■ TASK REQUIREMENTS:
Output each record exactly as given. Leave out every picture.

Collection entries
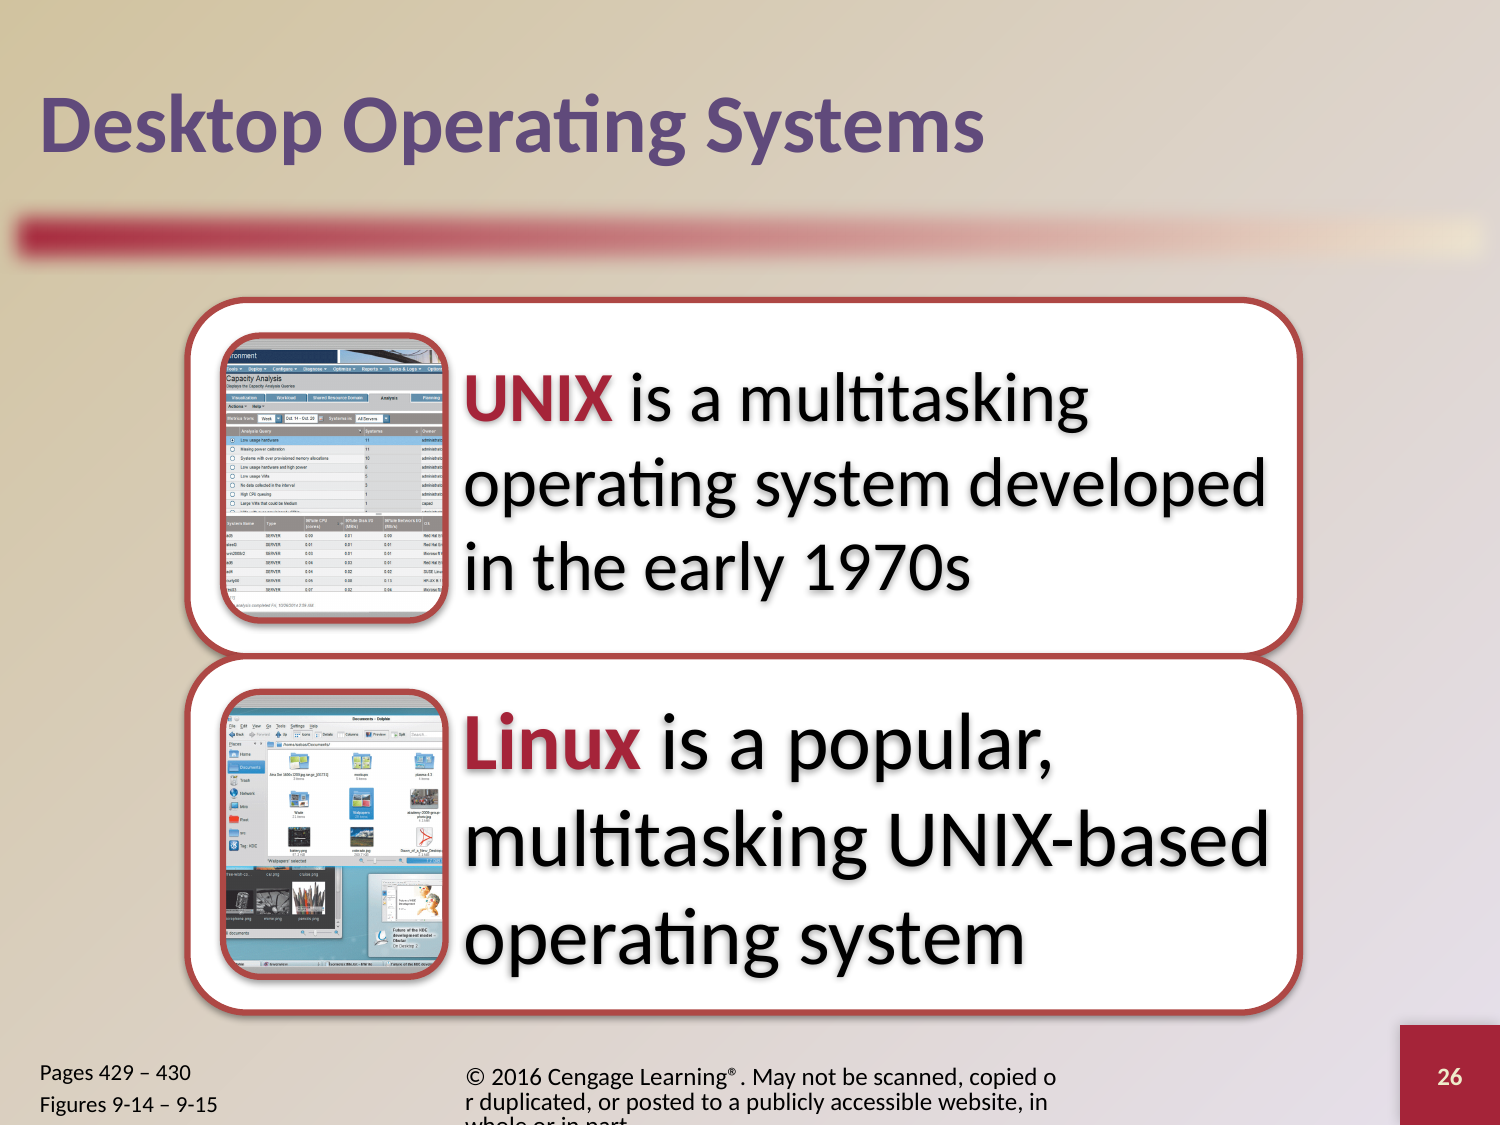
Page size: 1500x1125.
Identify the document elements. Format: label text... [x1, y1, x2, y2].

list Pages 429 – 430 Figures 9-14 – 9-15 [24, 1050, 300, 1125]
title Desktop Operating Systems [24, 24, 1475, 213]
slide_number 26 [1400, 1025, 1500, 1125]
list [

■ OUTPUT OF THE TASK:
Page size: 1500x1125.
Identify the document elements. Format: label text... [x1, y1, x2, y2].

list Pages 429 – 430 Figures 9-14 – 9-15 [24, 1050, 300, 1125]
title Desktop Operating Systems [24, 24, 1475, 213]
slide_number 26 [1400, 1025, 1500, 1125]
list [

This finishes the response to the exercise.